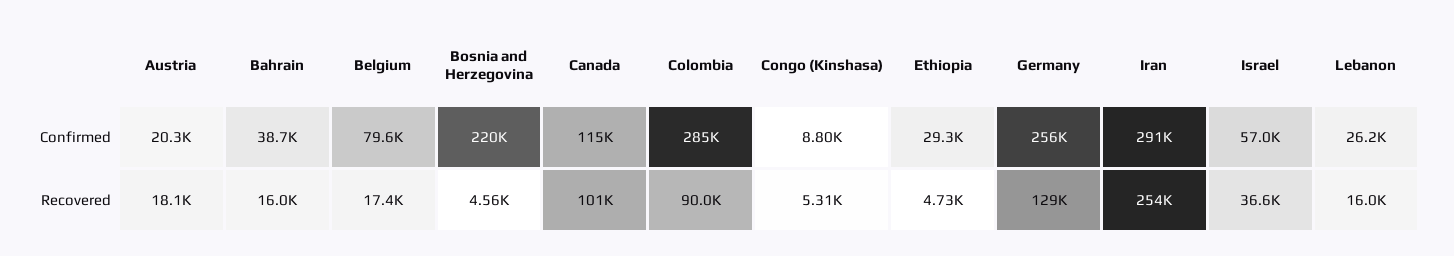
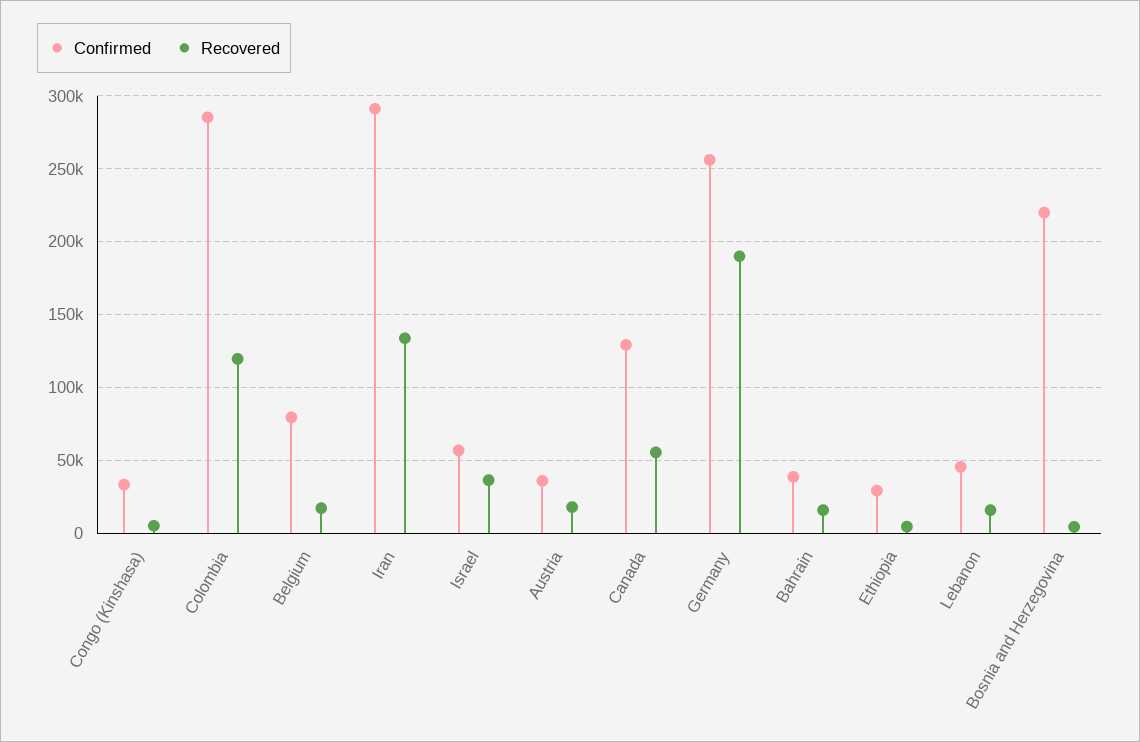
  {
    "Confirmed": {
-     "Austria": 20300,
+     "Austria": 35000,
      "Bahrain": 38700,
      "Belgium": 79600,
      "Bosnia and Herzegovina": 220000,
-     "Canada": 115000,
+     "Canada": 130000,
      "Colombia": 285000,
-     "Congo (Kinshasa)": 8800,
+     "Congo (Kinshasa)": 35000,
      "Ethiopia": 29300,
      "Germany": 256000,
      "Iran": 291000,
      "Israel": 57000,
-     "Lebanon": 26200
+     "Lebanon": 45000
    },
    "Recovered": {
      "Austria": 18100,
      "Bahrain": 16000,
      "Belgium": 17400,
      "Bosnia and Herzegovina": 4560,
-     "Canada": 101000,
+     "Canada": 55000,
-     "Colombia": 90000,
+     "Colombia": 120000,
      "Congo (Kinshasa)": 5310,
      "Ethiopia": 4730,
-     "Germany": 129000,
+     "Germany": 190000,
-     "Iran": 254000,
+     "Iran": 135000,
      "Israel": 36600,
      "Lebanon": 16000
    }
  }

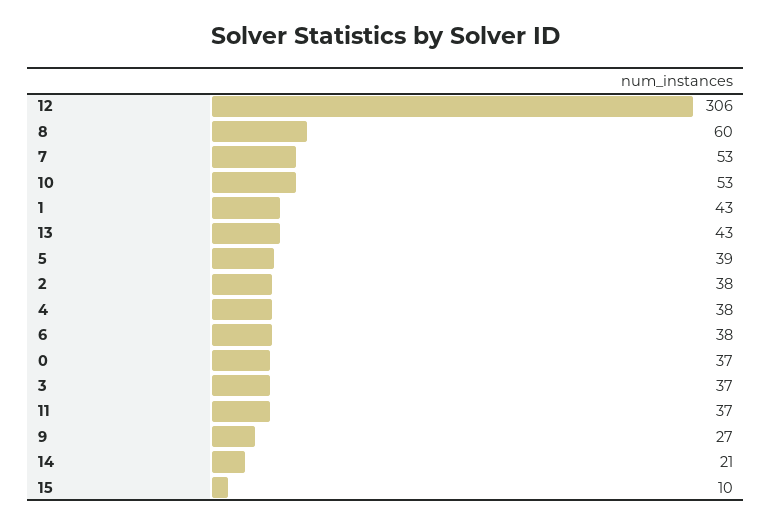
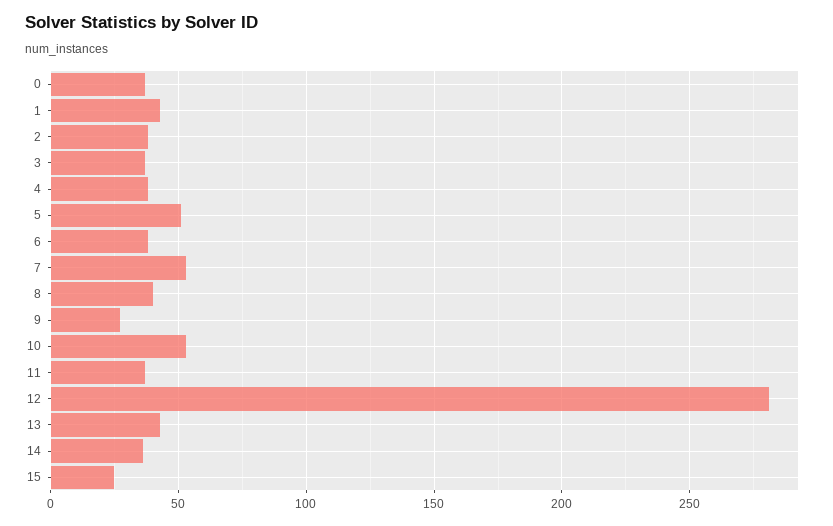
  {
-   "12": 306,
+   "12": 280,
-   "8": 60,
+   "8": 40,
    "7": 53,
    "10": 53,
    "1": 43,
    "13": 43,
-   "5": 39,
+   "5": 50,
    "2": 38,
    "4": 38,
    "6": 38,
    "0": 37,
    "3": 37,
    "11": 37,
    "9": 27,
-   "14": 21,
+   "14": 35,
-   "15": 10
+   "15": 25
  }

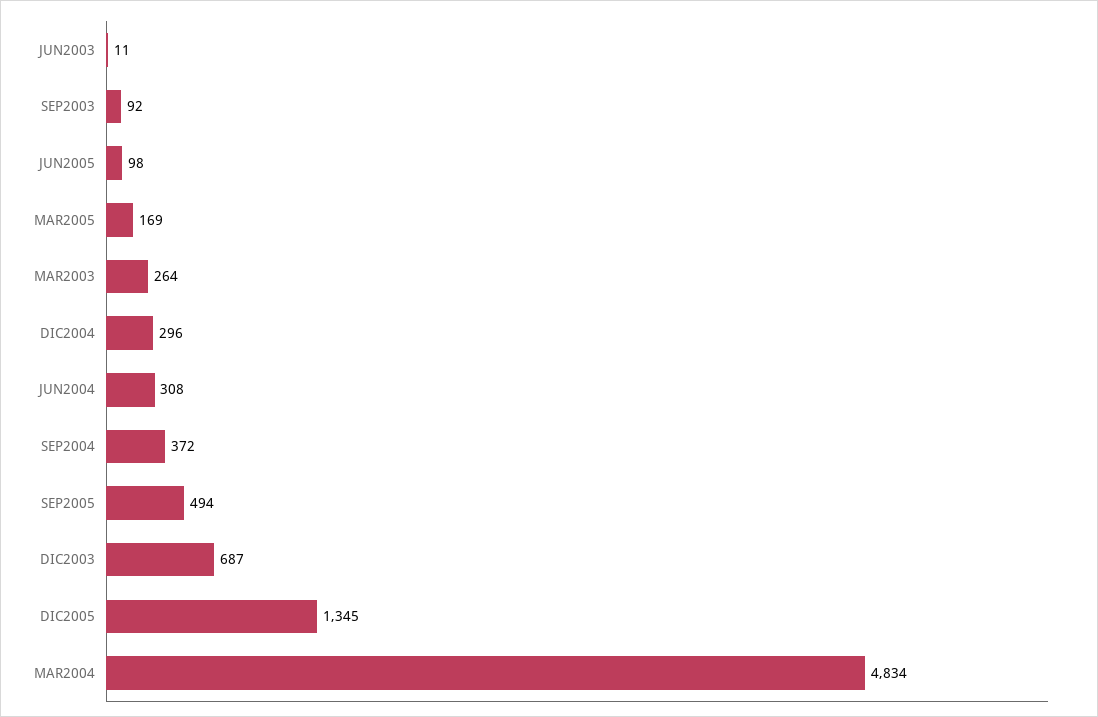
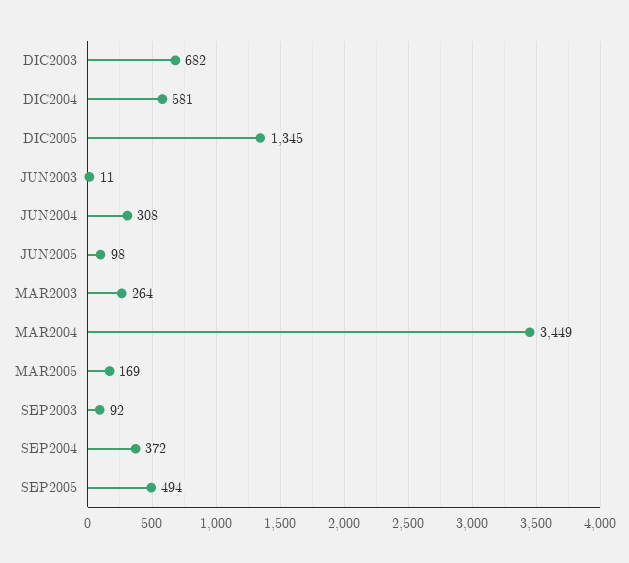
  {
    "JUN2003": 11,
    "SEP2003": 92,
    "JUN2005": 98,
    "MAR2005": 169,
    "MAR2003": 264,
-   "DIC2004": 296,
+   "DIC2004": 581,
    "JUN2004": 308,
    "SEP2004": 372,
    "SEP2005": 494,
-   "DIC2003": 687,
+   "DIC2003": 682,
    "DIC2005": 1345,
-   "MAR2004": 4834
+   "MAR2004": 3449
  }

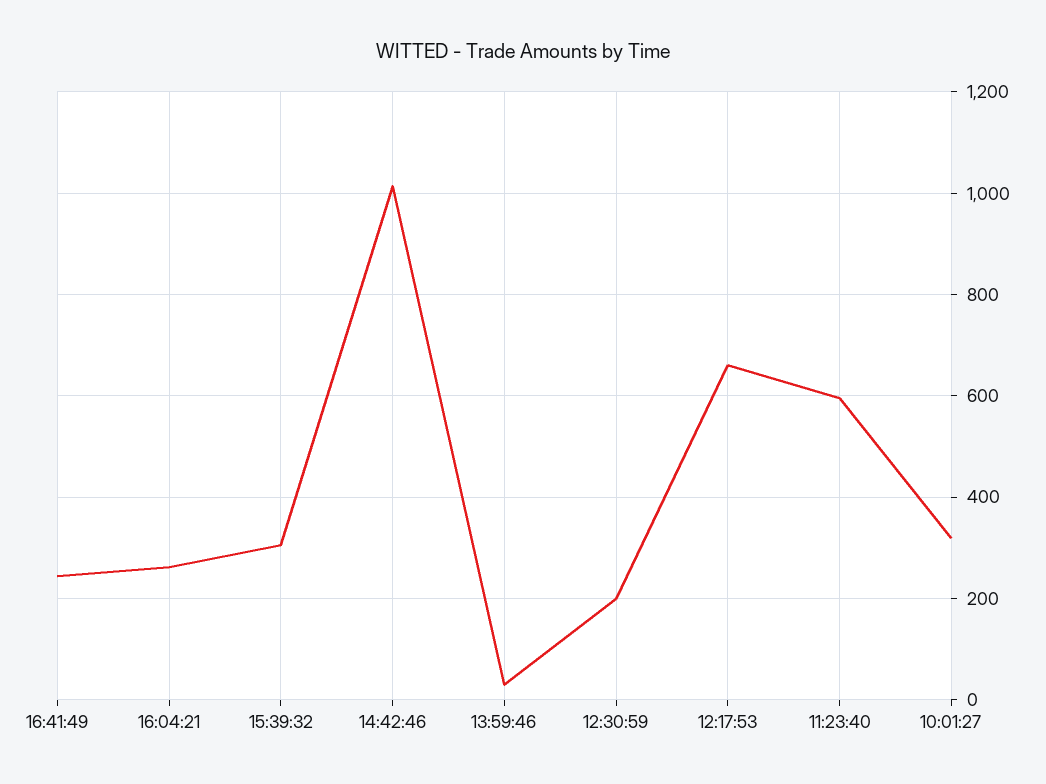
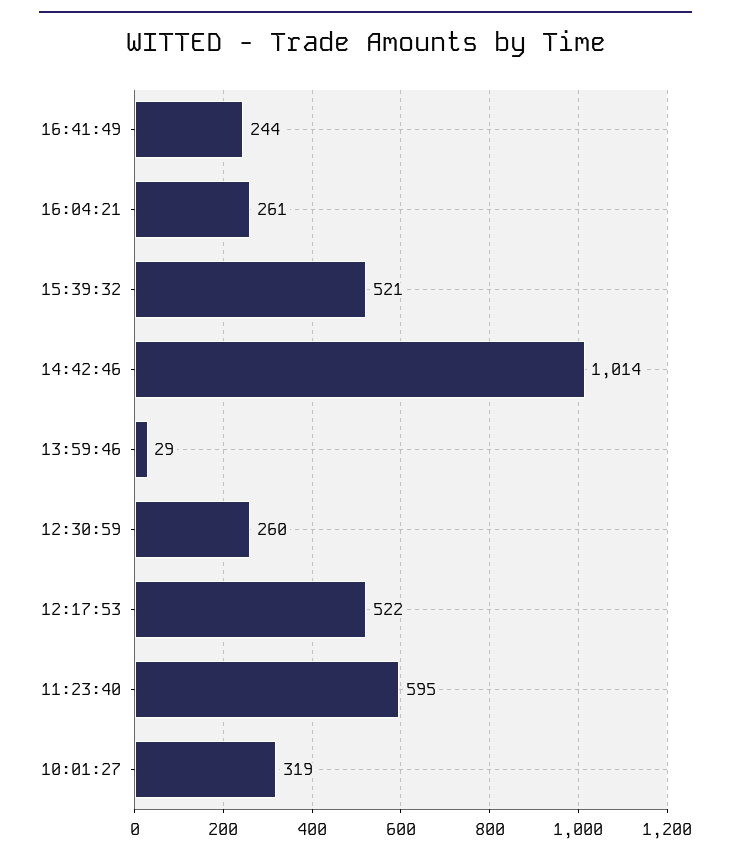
  {
    "16:41:49": 244,
    "16:04:21": 261,
-   "15:39:32": 300,
+   "15:39:32": 521,
    "14:42:46": 1014,
    "13:59:46": 29,
-   "12:30:59": 200,
+   "12:30:59": 260,
-   "12:17:53": 660,
+   "12:17:53": 522,
    "11:23:40": 595,
    "10:01:27": 319
  }

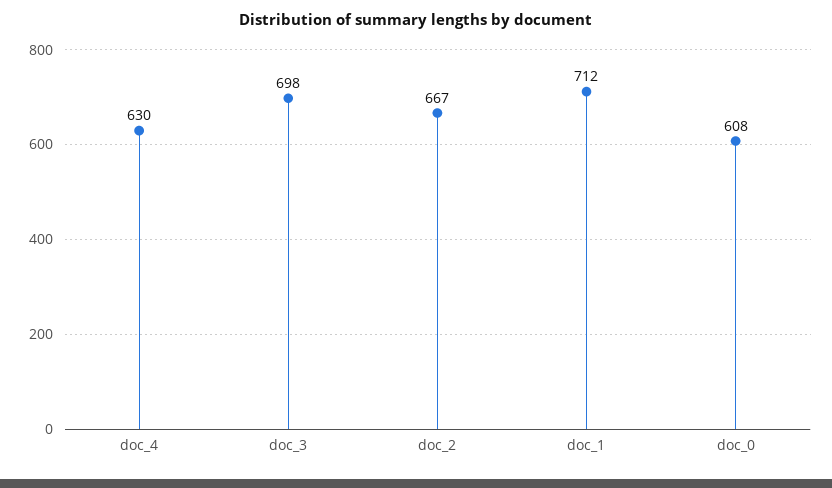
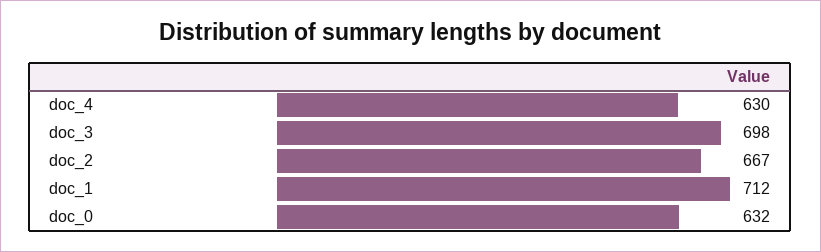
  {
    "doc_4": 630,
    "doc_3": 698,
    "doc_2": 667,
    "doc_1": 712,
-   "doc_0": 608
+   "doc_0": 632
  }

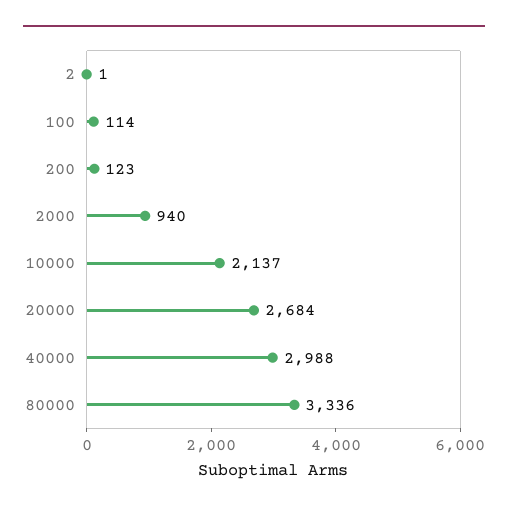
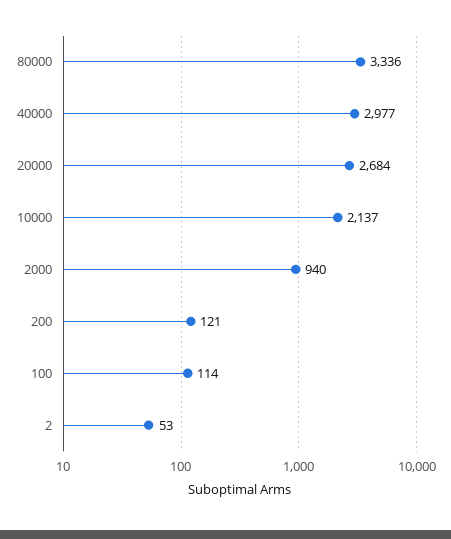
  {
-   "2": 1,
+   "2": 53,
    "100": 114,
-   "200": 123,
+   "200": 121,
    "2000": 940,
    "10000": 2137,
    "20000": 2684,
-   "40000": 2988,
+   "40000": 2977,
    "80000": 3336
  }

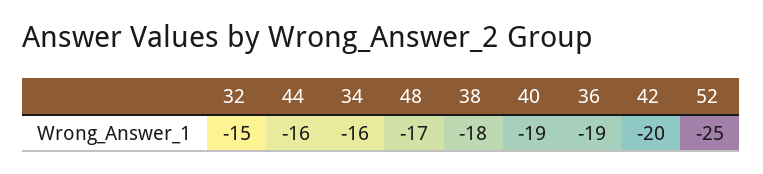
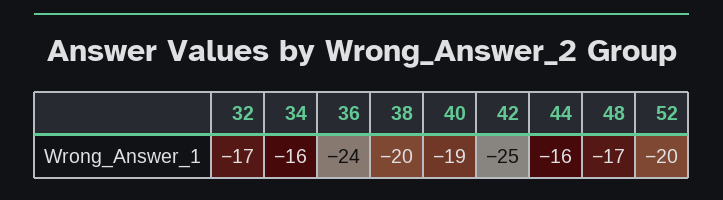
  {
-   "32": -15,
+   "32": -17,
    "44": -16,
    "34": -16,
    "48": -17,
-   "38": -18,
+   "38": -20,
    "40": -19,
-   "36": -19,
+   "36": -24,
-   "42": -20,
+   "42": -25,
-   "52": -25
+   "52": -20
  }

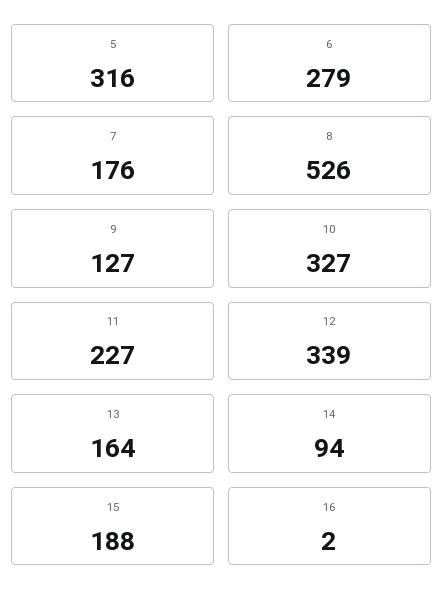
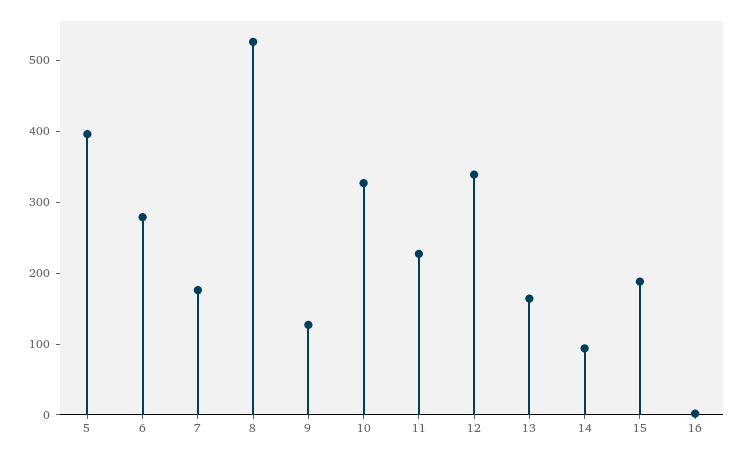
  {
-   "5": 316,
+   "5": 400,
    "6": 279,
    "7": 176,
    "8": 526,
    "9": 127,
    "10": 327,
    "11": 227,
    "12": 339,
    "13": 164,
    "14": 94,
    "15": 188,
    "16": 2
  }

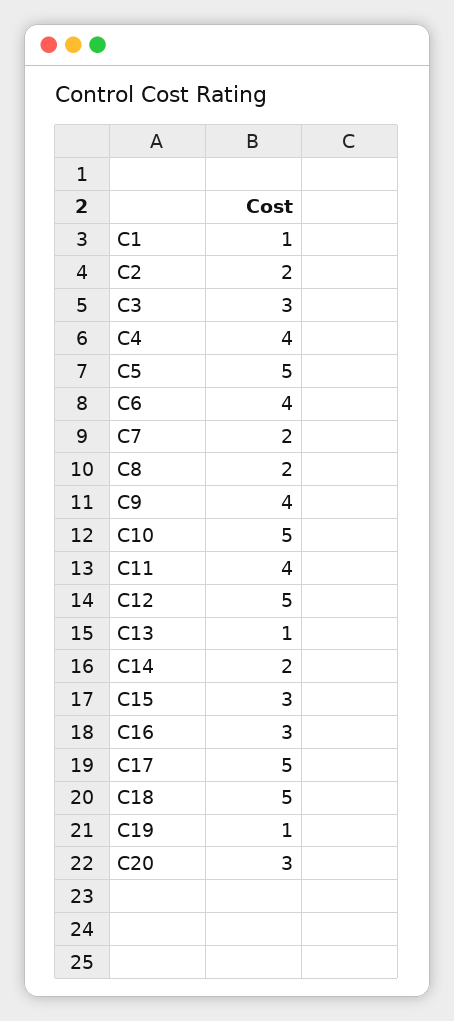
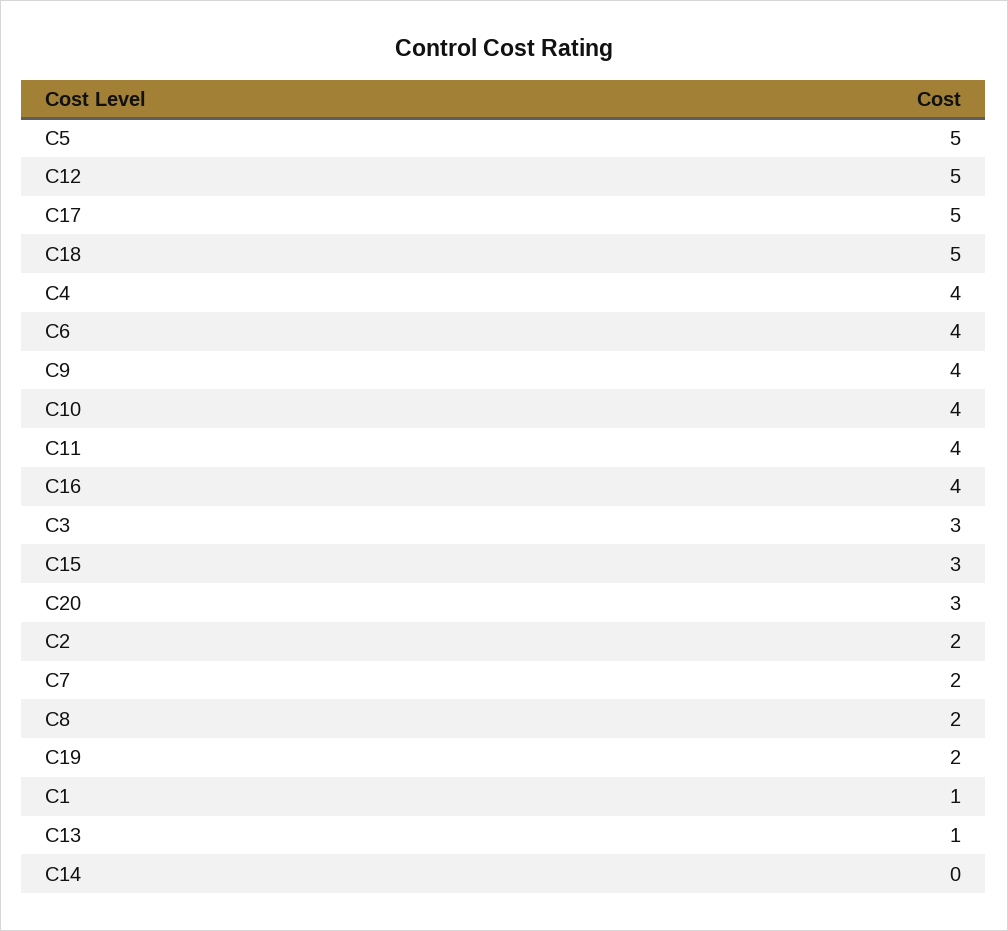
  {
    "C1": 1,
    "C2": 2,
    "C3": 3,
    "C4": 4,
    "C5": 5,
    "C6": 4,
    "C7": 2,
    "C8": 2,
    "C9": 4,
-   "C10": 5,
+   "C10": 4,
    "C11": 4,
    "C12": 5,
    "C13": 1,
-   "C14": 2,
+   "C14": 0,
    "C15": 3,
-   "C16": 3,
+   "C16": 4,
    "C17": 5,
    "C18": 5,
-   "C19": 1,
+   "C19": 2,
    "C20": 3
  }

WORK REQUIRED - Set down all the lines above exactly as they appear, with no pictures.

RESULT FOR THIS EXERCISE -
  {
    "Confirmed": {
-     "Austria": 20300,
+     "Austria": 35000,
      "Bahrain": 38700,
      "Belgium": 79600,
      "Bosnia and Herzegovina": 220000,
-     "Canada": 115000,
+     "Canada": 130000,
      "Colombia": 285000,
-     "Congo (Kinshasa)": 8800,
+     "Congo (Kinshasa)": 35000,
      "Ethiopia": 29300,
      "Germany": 256000,
      "Iran": 291000,
      "Israel": 57000,
-     "Lebanon": 26200
+     "Lebanon": 45000
    },
    "Recovered": {
      "Austria": 18100,
      "Bahrain": 16000,
      "Belgium": 17400,
      "Bosnia and Herzegovina": 4560,
-     "Canada": 101000,
+     "Canada": 55000,
-     "Colombia": 90000,
+     "Colombia": 120000,
      "Congo (Kinshasa)": 5310,
      "Ethiopia": 4730,
-     "Germany": 129000,
+     "Germany": 190000,
-     "Iran": 254000,
+     "Iran": 135000,
      "Israel": 36600,
      "Lebanon": 16000
    }
  }

  {
-   "12": 306,
+   "12": 280,
-   "8": 60,
+   "8": 40,
    "7": 53,
    "10": 53,
    "1": 43,
    "13": 43,
-   "5": 39,
+   "5": 50,
    "2": 38,
    "4": 38,
    "6": 38,
    "0": 37,
    "3": 37,
    "11": 37,
    "9": 27,
-   "14": 21,
+   "14": 35,
-   "15": 10
+   "15": 25
  }

  {
    "JUN2003": 11,
    "SEP2003": 92,
    "JUN2005": 98,
    "MAR2005": 169,
    "MAR2003": 264,
-   "DIC2004": 296,
+   "DIC2004": 581,
    "JUN2004": 308,
    "SEP2004": 372,
    "SEP2005": 494,
-   "DIC2003": 687,
+   "DIC2003": 682,
    "DIC2005": 1345,
-   "MAR2004": 4834
+   "MAR2004": 3449
  }

  {
    "16:41:49": 244,
    "16:04:21": 261,
-   "15:39:32": 300,
+   "15:39:32": 521,
    "14:42:46": 1014,
    "13:59:46": 29,
-   "12:30:59": 200,
+   "12:30:59": 260,
-   "12:17:53": 660,
+   "12:17:53": 522,
    "11:23:40": 595,
    "10:01:27": 319
  }

  {
    "doc_4": 630,
    "doc_3": 698,
    "doc_2": 667,
    "doc_1": 712,
-   "doc_0": 608
+   "doc_0": 632
  }

  {
-   "2": 1,
+   "2": 53,
    "100": 114,
-   "200": 123,
+   "200": 121,
    "2000": 940,
    "10000": 2137,
    "20000": 2684,
-   "40000": 2988,
+   "40000": 2977,
    "80000": 3336
  }

  {
-   "32": -15,
+   "32": -17,
    "44": -16,
    "34": -16,
    "48": -17,
-   "38": -18,
+   "38": -20,
    "40": -19,
-   "36": -19,
+   "36": -24,
-   "42": -20,
+   "42": -25,
-   "52": -25
+   "52": -20
  }

  {
-   "5": 316,
+   "5": 400,
    "6": 279,
    "7": 176,
    "8": 526,
    "9": 127,
    "10": 327,
    "11": 227,
    "12": 339,
    "13": 164,
    "14": 94,
    "15": 188,
    "16": 2
  }

  {
    "C1": 1,
    "C2": 2,
    "C3": 3,
    "C4": 4,
    "C5": 5,
    "C6": 4,
    "C7": 2,
    "C8": 2,
    "C9": 4,
-   "C10": 5,
+   "C10": 4,
    "C11": 4,
    "C12": 5,
    "C13": 1,
-   "C14": 2,
+   "C14": 0,
    "C15": 3,
-   "C16": 3,
+   "C16": 4,
    "C17": 5,
    "C18": 5,
-   "C19": 1,
+   "C19": 2,
    "C20": 3
  }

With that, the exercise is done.